A 62-year-old contractor sustained fatal injuries when three methane ignitions occurred in an air shaft, says the Mine Safety and Health Administration (MSHA).
The victim and three contractors were preparing to seal the intake air shaft of an underground mine. At the time of the ignitions, the victim was trimming metal so that it would fit inside wooden forms and was in direct line of the ignition forces.
- Do not use cutting torches near unventilated air shafts. Allow no sparking or hot metal from grinding or torching to drop into an air shaft opening. Install non-combustible barriers below welding, cutting, or soldering operations in or over a shaft.
- Conduct proper examinations for methane immediately before and during welding, cutting, soldering or using any spark causing tool (grinder, drills, etc.), especially in areas likely to contain methane. At an air shaft, monitor for methane continuously, at appropriate levels, including the bottom of the air shaft.
- Use properly calibrated methane detectors that can detect concentrations greater than 5%.
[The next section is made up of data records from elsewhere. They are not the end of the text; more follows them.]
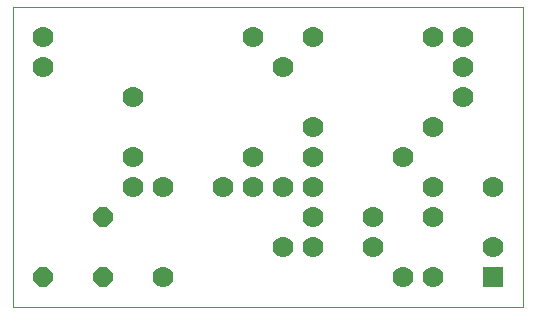
<source format=gtl>
G75*
%MOIN*%
%OFA0B0*%
%FSLAX25Y25*%
%IPPOS*%
%LPD*%
%AMOC8*
5,1,8,0,0,1.08239X$1,22.5*
%
%ADD10C,0.00000*%
%ADD11C,0.07000*%
%ADD12OC8,0.06496*%
%ADD13R,0.07000X0.07000*%
D10*
X0001833Y0001000D02*
X0001833Y0101000D01*
X0171833Y0101000D01*
X0171833Y0001000D01*
X0001833Y0001000D01*
D11*
X0051833Y0011000D03*
X0091833Y0021000D03*
X0101833Y0021000D03*
X0101833Y0031000D03*
X0101833Y0041000D03*
X0091833Y0041000D03*
X0081833Y0041000D03*
X0071833Y0041000D03*
X0081833Y0051000D03*
X0101833Y0051000D03*
X0101833Y0061000D03*
X0131833Y0051000D03*
X0141833Y0061000D03*
X0151833Y0071000D03*
X0151833Y0081000D03*
X0151833Y0091000D03*
X0141833Y0091000D03*
X0101833Y0091000D03*
X0091833Y0081000D03*
X0081833Y0091000D03*
X0041833Y0071000D03*
X0011833Y0081000D03*
X0011833Y0091000D03*
X0041833Y0051000D03*
X0041833Y0041000D03*
X0051833Y0041000D03*
X0121833Y0031000D03*
X0121833Y0021000D03*
X0131833Y0011000D03*
X0141833Y0011000D03*
X0161833Y0021000D03*
X0141833Y0031000D03*
X0141833Y0041000D03*
X0161833Y0041000D03*
D12*
X0031833Y0031000D03*
X0031833Y0011000D03*
X0011833Y0011000D03*
D13*
X0161833Y0011000D03*
M02*

</source>
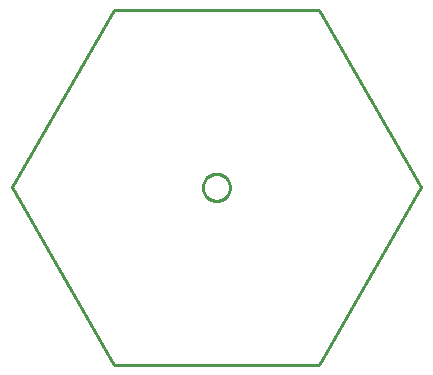
<source format=gbr>
G04 EAGLE Gerber RS-274X export*
G75*
%MOMM*%
%FSLAX34Y34*%
%LPD*%
%IN*%
%IPPOS*%
%AMOC8*
5,1,8,0,0,1.08239X$1,22.5*%
G01*
%ADD10C,0.254000*%


D10*
X173002Y346202D02*
X259602Y196202D01*
X432802Y196202D01*
X519402Y346202D01*
X432802Y496202D01*
X259602Y496202D01*
X173002Y346202D01*
X357702Y345750D02*
X357631Y344849D01*
X357490Y343957D01*
X357279Y343078D01*
X357000Y342219D01*
X356654Y341384D01*
X356243Y340579D01*
X355771Y339808D01*
X355240Y339077D01*
X354653Y338390D01*
X354014Y337751D01*
X353327Y337164D01*
X352596Y336633D01*
X351825Y336161D01*
X351020Y335750D01*
X350185Y335404D01*
X349326Y335125D01*
X348447Y334914D01*
X347555Y334773D01*
X346654Y334702D01*
X345750Y334702D01*
X344849Y334773D01*
X343957Y334914D01*
X343078Y335125D01*
X342219Y335404D01*
X341384Y335750D01*
X340579Y336161D01*
X339808Y336633D01*
X339077Y337164D01*
X338390Y337751D01*
X337751Y338390D01*
X337164Y339077D01*
X336633Y339808D01*
X336161Y340579D01*
X335750Y341384D01*
X335404Y342219D01*
X335125Y343078D01*
X334914Y343957D01*
X334773Y344849D01*
X334702Y345750D01*
X334702Y346654D01*
X334773Y347555D01*
X334914Y348447D01*
X335125Y349326D01*
X335404Y350185D01*
X335750Y351020D01*
X336161Y351825D01*
X336633Y352596D01*
X337164Y353327D01*
X337751Y354014D01*
X338390Y354653D01*
X339077Y355240D01*
X339808Y355771D01*
X340579Y356243D01*
X341384Y356654D01*
X342219Y357000D01*
X343078Y357279D01*
X343957Y357490D01*
X344849Y357631D01*
X345750Y357702D01*
X346654Y357702D01*
X347555Y357631D01*
X348447Y357490D01*
X349326Y357279D01*
X350185Y357000D01*
X351020Y356654D01*
X351825Y356243D01*
X352596Y355771D01*
X353327Y355240D01*
X354014Y354653D01*
X354653Y354014D01*
X355240Y353327D01*
X355771Y352596D01*
X356243Y351825D01*
X356654Y351020D01*
X357000Y350185D01*
X357279Y349326D01*
X357490Y348447D01*
X357631Y347555D01*
X357702Y346654D01*
X357702Y345750D01*
M02*

</source>
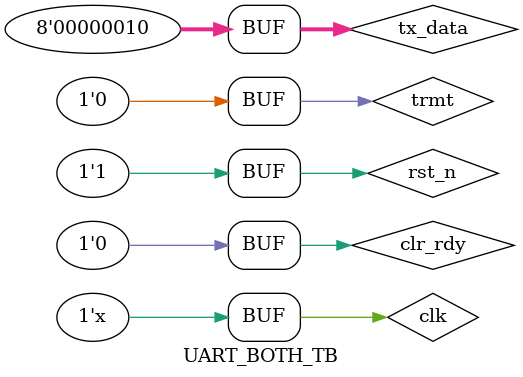
<source format=sv>
module RX_SM(clk,rst_n,clr_rdy, RX, rdy, bit_cnt, receiving, load, clrOut_rdy, set_rdy);

  input clk, rst_n, clr_rdy, RX, rdy;
  input [3:0] bit_cnt;
  
  output logic receiving, load, clrOut_rdy, set_rdy;
  //logic receiving, load, clrOut_rdy, set_rdy;

  typedef enum reg {RESET, RECEIVE} state_t;
  state_t state, next_state;

  always_ff @(posedge clk, negedge rst_n)begin
    if (!rst_n)
      state <= RESET;
    else
      state <= next_state;
  end
  always_comb begin
//default outputs 
 receiving = 0;
  load = 0;
 clrOut_rdy = 0;
  set_rdy = 0;
  next_state = RESET;

  case(state)
    RECEIVE : begin
      if (bit_cnt == 4'h9)begin
	set_rdy = 1'b1;
	next_state = RESET;
	end
      else begin
        next_state = RECEIVE;
	receiving = 1'b1;
	end
    end
    
    default:  begin//default is reset
      if (RX == 1'b0 && !rdy)begin
        next_state = RECEIVE;
	clrOut_rdy= 1'b1; //if the last byte was not cleared/read, we just lose it and read the next incoming byte
	receiving = 1'b1;
	end
      else if (clr_rdy)begin
	next_state = RESET;
	load = 1'b1;
	clrOut_rdy = 1'b1;
	end
      else begin
        next_state = RESET;
	load = 1'b1;
	end
      end
  endcase
  end
endmodule

//it works yo
module UART_rx(clk, rst_n, RX, clr_rdy, rdy, cmd);

input clk, rst_n, RX, clr_rdy;
output rdy;
output [7:0] cmd;

wire load, receiving, set_rdy, clrOut_rdy;
reg [7:0] rx_shft_reg;
reg [11:0] baud_cnt;
reg [3:0] bit_cnt;
reg shift;
reg rdy_preOut;
reg half_init;
wire set_baud0;
RX_SM SM1(clk,rst_n,clr_rdy, RX, rdy, bit_cnt, receiving, load, clrOut_rdy, set_rdy);

//THIS BLOCK IS ALL OF THE BAUD CNTR
always @(posedge clk or negedge rst_n)begin
 if(~rst_n)begin
	baud_cnt <= 12'h000;
	half_init <= 0;
	shift <= 0;
 end
 else begin
 case ({set_baud0, receiving})
   2'b11: baud_cnt <= 12'h000;
   2'b10: baud_cnt <= 12'h000;
   2'b01: baud_cnt <= baud_cnt + 1;
   2'b00: baud_cnt <= baud_cnt;
 endcase
 case(baud_cnt)
  0: half_init <= 0; 
  2603: shift <= 1;
  1301: if (half_init == 1'b0 && bit_cnt == 4'h0)begin
            shift <= 1'b1;
	    half_init <= 1'b1; //set the flag that weve now waited that half cycle. dont do it again until the next word
	end

  default: shift <= 0;
 endcase
 end
end
assign set_baud0 = shift | load;


//THIS BLOCK IS ALL OF THE BIT CNTR
always @(posedge clk or negedge rst_n)begin
 if(~rst_n)
	bit_cnt <= 4'h0;
 else begin
 case ({load, shift})
   2'b11: begin
	bit_cnt <= 4'h0;
	//half_init <= 1'b0;
	end
   2'b10: begin
	bit_cnt <= 4'h0;
	//half_init <= 1'b0;
	end
   2'b01: bit_cnt <= bit_cnt + 1;
   2'b00: bit_cnt <= bit_cnt;
 endcase
 end
end

//THIS IS THE SHIFT REG AND OUTPUT LOGIC
always @(posedge clk or negedge rst_n)begin
 if (~rst_n)
	rx_shft_reg <= 8'h00;
 else begin
 case (shift)
   1'b1: rx_shft_reg[7:0] <= {RX,rx_shft_reg[7:1]};
   1'b0: rx_shft_reg <= rx_shft_reg;
 endcase
 end
end
assign cmd = rx_shft_reg;

//here is all of tx_done logic
always @(posedge clk or negedge rst_n)begin
  if (rst_n == 1'b0)
    rdy_preOut <= 1'b0;
  else if (clrOut_rdy == 1'b1)
    rdy_preOut <= 1'b0;
  else if (set_rdy)
	rdy_preOut <= 1'b1;
  else
    rdy_preOut <= rdy_preOut;
end
assign rdy = rdy_preOut;

endmodule

module UART_BOTH_TB ();
reg clk, rst_n, trmt, clr_rdy;
reg [7:0] tx_data;
wire TX, tx_done, rdy;
wire [7:0] rx_data;

UART_tx UART1(clk, rst_n, trmt, TX, tx_data, tx_done);
UART_rx UART2(clk, rst_n, TX, clr_rdy, rdy, rx_data);


initial begin
  clk = 0;
  trmt = 0;
  rst_n =0;
  clr_rdy = 0;
  #2;
  rst_n = 1;
  #2;
  tx_data = 8'h01;
  #2;
  trmt = 1;
  #2;
  trmt = 0;

  #100000;
  clr_rdy = 1;
  #100
  clr_rdy = 0;
  #100000;
  tx_data = 8'h02;
  #100000;
  trmt = 1;
  #2;
  trmt = 0;
end
  
always
 #1 clk =~clk;

endmodule

</source>
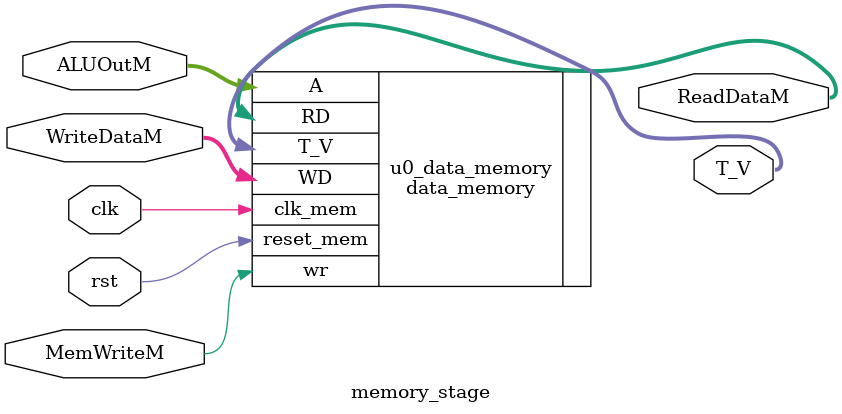
<source format=v>
module memory_stage (
    input wire           clk,
    input wire           rst,
    input wire           MemWriteM,
    input wire  [31:0]   ALUOutM,
    input wire  [31:0]   WriteDataM,
    output wire [31:0]   ReadDataM,
    output wire [15:0]   T_V
);

data_memory u0_data_memory (
    .clk_mem(clk),
    .wr(MemWriteM),
    .reset_mem(rst), 
    .A(ALUOutM),
    .WD(WriteDataM),
    .RD(ReadDataM),
    .T_V(T_V)
);

endmodule
</source>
- Be aware of potential hazards when working around a shaft opening. Take additional safety precautions when the barometric pressure changes.
- Continuously ventilate an air shaft until the last moment before pouring concrete to seal the shaft.
- Make sure all employees are tied off while working around the shaft opening.
- Provide adequate training on the characteristics of mine gases and in the use of handheld gas detectors, including the use of extendable probes or pumps.